These rather recent trends in the literature tie in with the broader concept of evidence-based policymaking. The evidence-based policymaking research largely evolves around the receptiveness of the policy development ‘cycle’ toward such input, and there is a debate on where and how evidence-based contributions can add value to the process (Head 2008). Two aspects that have been raised in this context are the integration of big data in an existing institutional context and the capacity of individuals or government entities to be able to find and utilize data-based information. Both are connected in that limited capacity available within government can lead to the involvement of additional actors, which ultimately increases the level of institutional complexity. The capacity is defined as ‘political analytical capacity,’ which describes that when governments experience low levels of analytical capacity, they risk incorporating scientific knowledge ineffectively into the decision-making process (Sanderson 2006; Pawson 2006; Nutley et al. 2007; Howlett 2015). This often results in adding additional stakeholders that possess the skills needed to extract relevant information from the given source. Additional stakeholders add to the institutional complexity and can shape the way policy and evidence interact. Best and Holmes (2010) point out that coordination across several departments becomes increasingly difficult as complexity grows, which can lead to ineffective inclusion of evidence. It further slows down policy processes, because beyond purely technical input, other information sources are consulted (Sanderson 2006). Several scholars suggest that compromises among political and technocratic elements are made in this process, where the rational idea of using robust evidence is mixed with political ideology and other ‘non-evidence-based’ ideas (Best and Holmes 2010; Howlett 2009).
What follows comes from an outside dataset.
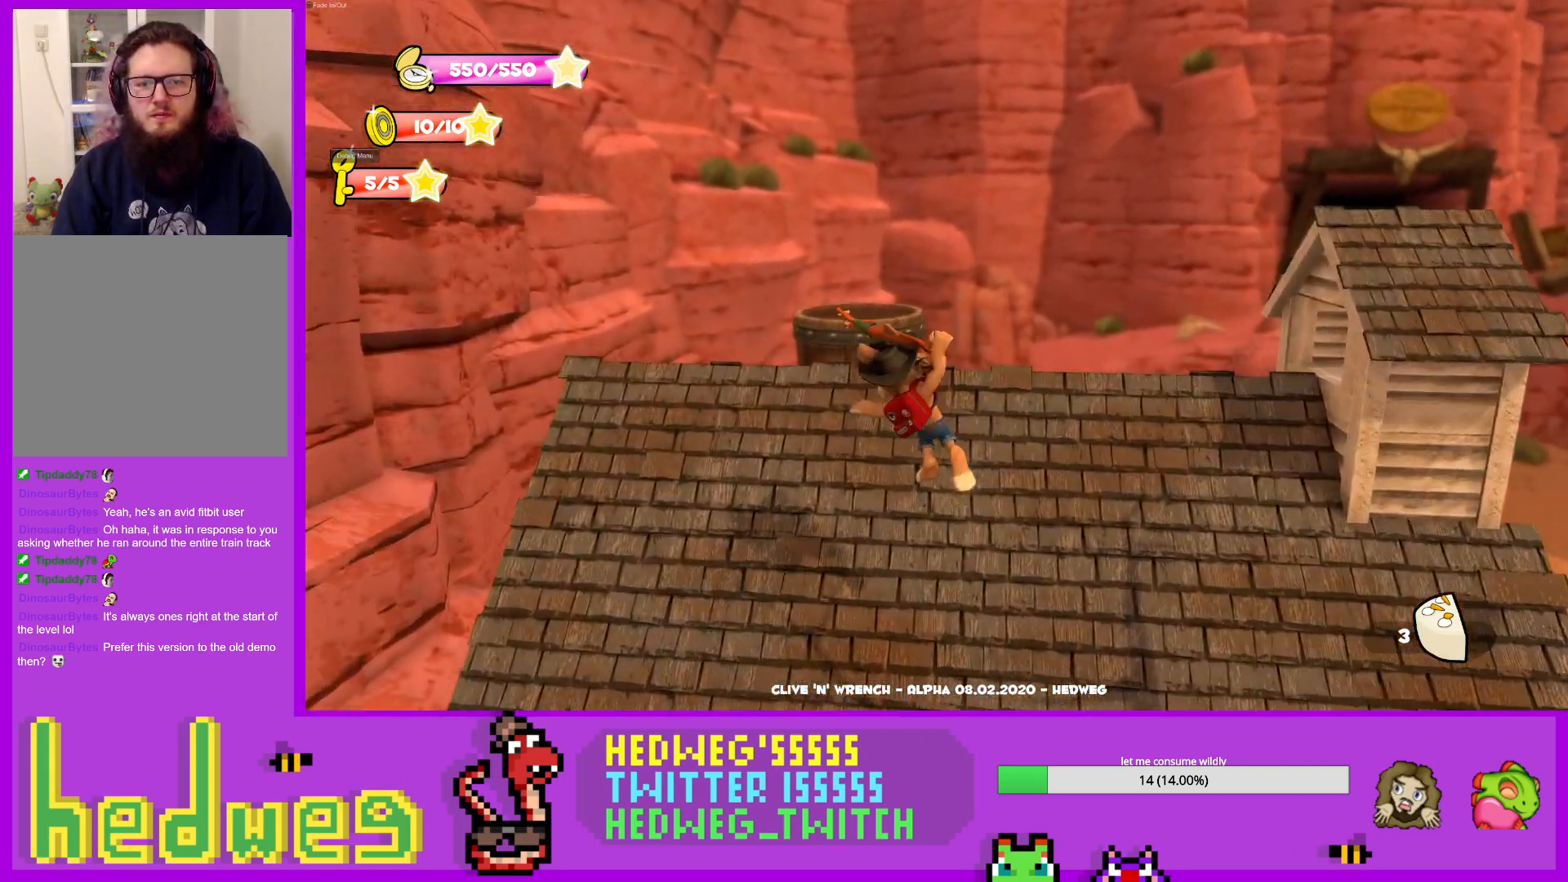
{"buttons": ["L1"], "left_stick": "up", "right_stick": "center", "events": [[50, "X", "up"], [100, "left_stick", "up-left"], [233, "left_stick", "up"]]}
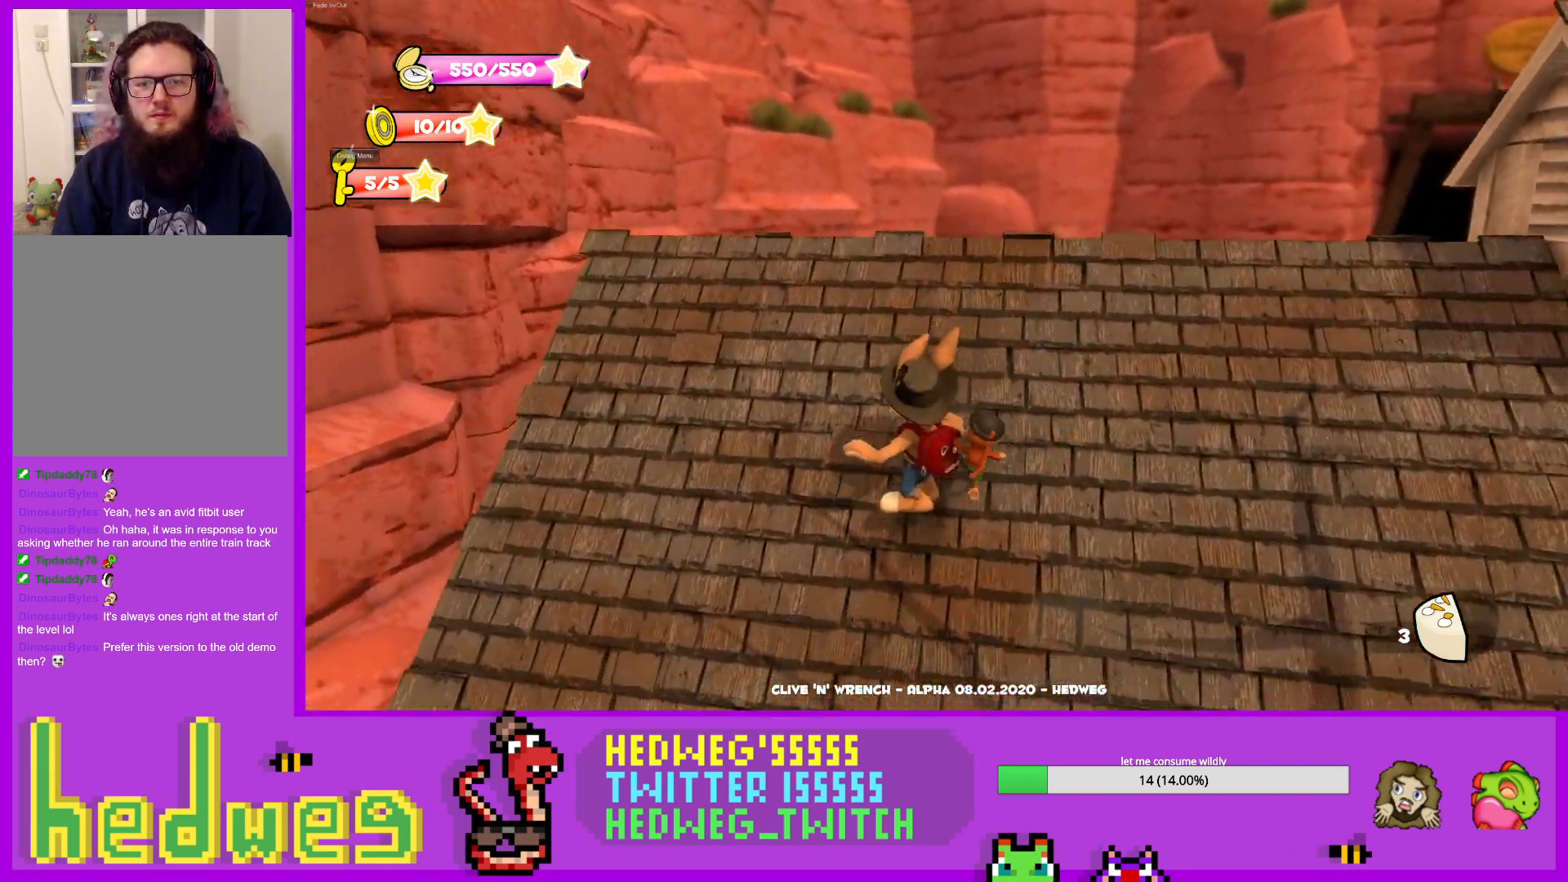
{"buttons": [], "left_stick": "up", "right_stick": "center", "events": [[100, "L1", "up"], [184, "A", "down"], [467, "A", "up"]]}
Lavertu (2014) further links big data to evaluating policy processes. He warns of the ‘imbalances in the precision of performance metrics’ that might, in a second step, lead to goal displacement in organizations that deliver public programs (Holmstrom and Milgrom 1991; Lavertu 2014, 866). This has to do with two issues, first, the failure to connect performance measure data with outcome dimensions, leading to inaccurate findings regarding the contribution of public organizations toward certain societal outcomes. Second, aggregated performance measures, such as school or teacher performances, are often publicly available, which poses an opportunity for external stakeholders to affect policymaking down the line based on voting behavior or lobbying (Lavertu 2014).
Policy design lens
At a more abstract level, these processes can be described through the lens of policy design. This concept is linked to the idea that governments aim to implement goals effectively and efficiently, and connected to that, are interested in utilizing knowledge and experience about policy issues (deLeon 1999; Howlett 2011). In the formulation stage, policymakers define policy options. This is where much of the design activities come into play, but can also reach beyond formulation by representing ideas that might re-occur in practice (Goggin 1987; Howlett 2011). The policy design concept looks at these considerations in policy formulation and the outcomes in implementation. This perspective pays special attention to policy instruments, which are defined as ‘the toolbox from which governments must choose in building or creating public policies’ (Howlett 2011, 22). Thereby, the selection of policy instruments takes place within a larger context that contains institutions, actors and practices and that affect the policymaking process.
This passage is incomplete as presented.